The bulls can, however, take some comfort in the fact that some Wall Street experts are now saying that oil markets are ready for a rebound. According to commodity analysts at Standard Chartered, the recent price dynamics are less a function of poor fundamentals but have more to do with a burst of volatility in a market where volatility was too low, combined with end-of-quarter rebalancing effects and the stopping out of some of the most recently added and least committed crude oil longs, particularly among momentum traders.

StanChart says recent price movements have been heavily distorted by contract expiry in a steeply backwardated market, noting the steep oil price crash is likely to embolden the bears.

However, the experts say current prices remain both fragile and too low given current fundamental balances, and are likely to rebound once the steep front-of-the-curve backwardation is stripped away and the effects of over-extended speculative length are factored in. 

On Wednesday, Saudi Arabia and Russia said they will maintain voluntary oil supply cuts to the end of the year, in an effort to support an oil market where prices have pulled back sharply in recent days.  Saudi Arabia has cut crude production by 1M bbl/day while Russia has trimmed oil exports by 300K bbl/day, on top of earlier cuts made with other OPEC+ nations.

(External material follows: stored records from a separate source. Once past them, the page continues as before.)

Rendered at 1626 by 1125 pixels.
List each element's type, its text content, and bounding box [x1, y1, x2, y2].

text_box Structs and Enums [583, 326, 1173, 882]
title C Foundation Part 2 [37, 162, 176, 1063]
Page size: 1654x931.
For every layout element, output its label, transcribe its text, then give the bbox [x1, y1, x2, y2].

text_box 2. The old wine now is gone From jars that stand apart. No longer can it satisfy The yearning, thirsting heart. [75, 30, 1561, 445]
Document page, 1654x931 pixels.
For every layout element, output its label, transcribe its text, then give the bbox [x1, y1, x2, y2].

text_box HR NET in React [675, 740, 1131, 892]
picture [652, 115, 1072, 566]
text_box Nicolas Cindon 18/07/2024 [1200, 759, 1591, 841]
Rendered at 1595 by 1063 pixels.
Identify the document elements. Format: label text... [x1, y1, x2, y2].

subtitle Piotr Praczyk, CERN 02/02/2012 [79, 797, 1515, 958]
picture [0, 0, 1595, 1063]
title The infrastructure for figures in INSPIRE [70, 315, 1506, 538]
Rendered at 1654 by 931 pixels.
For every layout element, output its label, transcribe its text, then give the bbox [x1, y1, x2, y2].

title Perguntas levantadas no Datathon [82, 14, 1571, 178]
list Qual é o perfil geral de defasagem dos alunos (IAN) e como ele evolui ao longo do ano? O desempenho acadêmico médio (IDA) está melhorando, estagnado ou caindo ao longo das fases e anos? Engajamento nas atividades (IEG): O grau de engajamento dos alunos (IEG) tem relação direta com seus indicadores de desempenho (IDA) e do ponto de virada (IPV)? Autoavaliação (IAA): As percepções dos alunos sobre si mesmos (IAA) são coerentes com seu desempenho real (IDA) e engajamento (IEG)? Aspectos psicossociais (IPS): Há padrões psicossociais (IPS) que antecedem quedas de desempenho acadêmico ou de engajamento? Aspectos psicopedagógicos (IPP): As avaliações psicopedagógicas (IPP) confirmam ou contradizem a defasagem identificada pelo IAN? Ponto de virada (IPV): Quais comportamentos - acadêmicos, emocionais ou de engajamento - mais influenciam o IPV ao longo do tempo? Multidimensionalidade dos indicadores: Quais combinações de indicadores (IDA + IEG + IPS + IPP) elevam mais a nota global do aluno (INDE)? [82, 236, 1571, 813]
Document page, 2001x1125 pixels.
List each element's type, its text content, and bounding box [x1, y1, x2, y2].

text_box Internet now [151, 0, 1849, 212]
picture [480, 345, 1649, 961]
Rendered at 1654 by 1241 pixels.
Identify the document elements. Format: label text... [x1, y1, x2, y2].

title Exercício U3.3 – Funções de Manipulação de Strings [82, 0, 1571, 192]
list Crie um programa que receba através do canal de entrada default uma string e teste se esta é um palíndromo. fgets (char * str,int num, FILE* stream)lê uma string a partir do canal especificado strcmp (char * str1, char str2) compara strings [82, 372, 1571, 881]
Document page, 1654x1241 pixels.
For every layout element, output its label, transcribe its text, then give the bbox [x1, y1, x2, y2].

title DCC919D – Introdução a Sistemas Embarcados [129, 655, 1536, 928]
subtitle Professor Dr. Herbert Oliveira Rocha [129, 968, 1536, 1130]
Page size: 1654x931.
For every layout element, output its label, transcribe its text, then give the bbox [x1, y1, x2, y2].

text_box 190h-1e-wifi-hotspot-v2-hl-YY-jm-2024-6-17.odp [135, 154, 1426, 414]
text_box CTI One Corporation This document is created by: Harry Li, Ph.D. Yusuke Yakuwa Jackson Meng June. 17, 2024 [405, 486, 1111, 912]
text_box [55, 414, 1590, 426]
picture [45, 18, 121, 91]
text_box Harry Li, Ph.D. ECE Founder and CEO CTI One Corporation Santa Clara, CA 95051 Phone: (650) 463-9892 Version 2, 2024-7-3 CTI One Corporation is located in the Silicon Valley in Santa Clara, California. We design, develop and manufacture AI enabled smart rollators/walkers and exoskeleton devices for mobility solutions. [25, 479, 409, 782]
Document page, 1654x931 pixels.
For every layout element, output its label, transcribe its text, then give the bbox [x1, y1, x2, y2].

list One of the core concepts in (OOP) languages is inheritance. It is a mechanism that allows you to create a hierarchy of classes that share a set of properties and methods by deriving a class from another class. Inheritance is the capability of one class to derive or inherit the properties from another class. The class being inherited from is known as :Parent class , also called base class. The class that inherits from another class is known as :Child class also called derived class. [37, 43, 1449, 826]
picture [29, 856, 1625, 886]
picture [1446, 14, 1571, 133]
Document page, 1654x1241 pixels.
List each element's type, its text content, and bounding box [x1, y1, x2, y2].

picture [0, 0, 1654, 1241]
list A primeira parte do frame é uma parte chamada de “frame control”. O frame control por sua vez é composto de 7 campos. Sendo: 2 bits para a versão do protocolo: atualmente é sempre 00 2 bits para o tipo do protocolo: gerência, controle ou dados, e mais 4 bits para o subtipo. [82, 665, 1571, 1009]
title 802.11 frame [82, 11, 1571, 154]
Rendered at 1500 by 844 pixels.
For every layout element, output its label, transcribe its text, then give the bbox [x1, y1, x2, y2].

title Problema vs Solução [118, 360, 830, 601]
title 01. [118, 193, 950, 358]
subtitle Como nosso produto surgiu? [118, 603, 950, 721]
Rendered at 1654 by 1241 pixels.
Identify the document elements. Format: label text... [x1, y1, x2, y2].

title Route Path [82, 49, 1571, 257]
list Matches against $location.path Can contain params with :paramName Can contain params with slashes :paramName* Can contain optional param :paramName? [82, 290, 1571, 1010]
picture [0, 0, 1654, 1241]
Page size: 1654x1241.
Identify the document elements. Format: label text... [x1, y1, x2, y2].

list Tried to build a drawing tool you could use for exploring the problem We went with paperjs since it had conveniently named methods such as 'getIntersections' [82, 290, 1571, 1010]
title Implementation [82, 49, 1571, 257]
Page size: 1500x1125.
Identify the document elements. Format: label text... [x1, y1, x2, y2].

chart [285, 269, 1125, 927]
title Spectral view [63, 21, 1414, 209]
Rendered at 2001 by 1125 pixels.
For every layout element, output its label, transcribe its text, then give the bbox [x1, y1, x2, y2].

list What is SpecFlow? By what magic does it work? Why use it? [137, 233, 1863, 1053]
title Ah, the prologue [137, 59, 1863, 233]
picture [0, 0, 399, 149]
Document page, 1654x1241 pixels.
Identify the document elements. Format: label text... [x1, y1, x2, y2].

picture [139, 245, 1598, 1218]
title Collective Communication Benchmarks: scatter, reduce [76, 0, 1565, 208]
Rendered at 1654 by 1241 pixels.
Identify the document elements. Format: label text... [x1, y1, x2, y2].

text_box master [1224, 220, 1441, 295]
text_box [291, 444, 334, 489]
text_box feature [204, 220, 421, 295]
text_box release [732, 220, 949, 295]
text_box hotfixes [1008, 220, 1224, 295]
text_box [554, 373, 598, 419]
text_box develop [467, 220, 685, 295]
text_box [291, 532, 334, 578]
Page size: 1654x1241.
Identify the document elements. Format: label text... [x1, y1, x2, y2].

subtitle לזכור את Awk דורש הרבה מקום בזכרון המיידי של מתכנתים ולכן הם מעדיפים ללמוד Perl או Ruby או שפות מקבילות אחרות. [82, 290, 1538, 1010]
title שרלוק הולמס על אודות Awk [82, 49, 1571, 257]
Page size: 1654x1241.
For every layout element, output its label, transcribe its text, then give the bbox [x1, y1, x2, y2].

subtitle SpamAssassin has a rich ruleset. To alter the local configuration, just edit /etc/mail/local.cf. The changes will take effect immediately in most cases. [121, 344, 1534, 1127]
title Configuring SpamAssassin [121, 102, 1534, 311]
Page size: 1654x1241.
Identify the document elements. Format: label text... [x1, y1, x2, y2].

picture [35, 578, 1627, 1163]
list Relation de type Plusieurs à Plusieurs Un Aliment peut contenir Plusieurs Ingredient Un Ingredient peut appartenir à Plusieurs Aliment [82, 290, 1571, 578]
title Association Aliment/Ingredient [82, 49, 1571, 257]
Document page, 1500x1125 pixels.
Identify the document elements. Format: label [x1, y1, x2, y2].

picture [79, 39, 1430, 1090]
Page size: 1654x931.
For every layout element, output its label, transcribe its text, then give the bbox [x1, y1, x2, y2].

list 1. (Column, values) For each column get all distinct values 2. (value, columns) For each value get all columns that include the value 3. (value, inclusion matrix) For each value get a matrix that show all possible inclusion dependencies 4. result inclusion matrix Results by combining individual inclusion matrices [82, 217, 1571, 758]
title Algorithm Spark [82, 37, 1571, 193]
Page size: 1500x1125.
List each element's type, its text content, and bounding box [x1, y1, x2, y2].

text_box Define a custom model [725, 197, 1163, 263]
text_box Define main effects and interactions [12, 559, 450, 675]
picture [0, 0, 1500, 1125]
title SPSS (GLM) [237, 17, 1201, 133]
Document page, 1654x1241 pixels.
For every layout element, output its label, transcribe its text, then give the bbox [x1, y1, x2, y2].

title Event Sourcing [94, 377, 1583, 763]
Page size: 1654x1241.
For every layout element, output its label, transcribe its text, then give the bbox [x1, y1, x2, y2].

Saudi production for November and December will total ~9M bbl/day.

StanChart has maintained its Brent average forecast for Q4 at $93/bbl, a level it has maintained for the past 15 months, saying its projected supply and demand balances for Q4 support that level. The commodity analysts say they don’t expect dips below USD 90/bbl to prove sustainable, suggesting oil markets have overshot on the bearish side of things.

Oil Demand Destruction

It’s going to be interesting to see how this plays out considering the bears have advanced a pretty strong case that the latest oil price crash is the result of demand destruction courtesy of high oil and fuel prices.

JPMorgan analysts have warned that oil demand will decline in the current quarter due to the previous nearly 30% rally in oil prices in the previous quarter.

‘‘After reaching our target of $90 in September, our end-year target remains $86 [per barrel]. Moreover, demand restraint from rising oil prices is once again becoming visible in the US, Europe, and some EM countries,” reads the note titled "Demand destruction has begun (again). 

China and India drove global oil demand growth this year, but China opted to draw on domestic crude inventories in August and September after oil prices surged. There are already signs that consumers have responded by cutting back on fuel consumption,” wrote Natasha Kaneva, head of the global commodities strategy team at JPMorgan.

That bearish thesis should, perhaps, give the bulls food for thought given the latest crude and distillate trends suggest that demand could indeed be eroding. Gasoline and diesel prices remain elevated and have only declined slightly from previous highs. A gallon of gasoline is currently retailing at a national average of $3.768, slightly lower than $3.835 a week ago and $3.831 a year ago while diesel is selling at $4.554 a gallon from $4.567 a week ago and $4.866 12 months ago.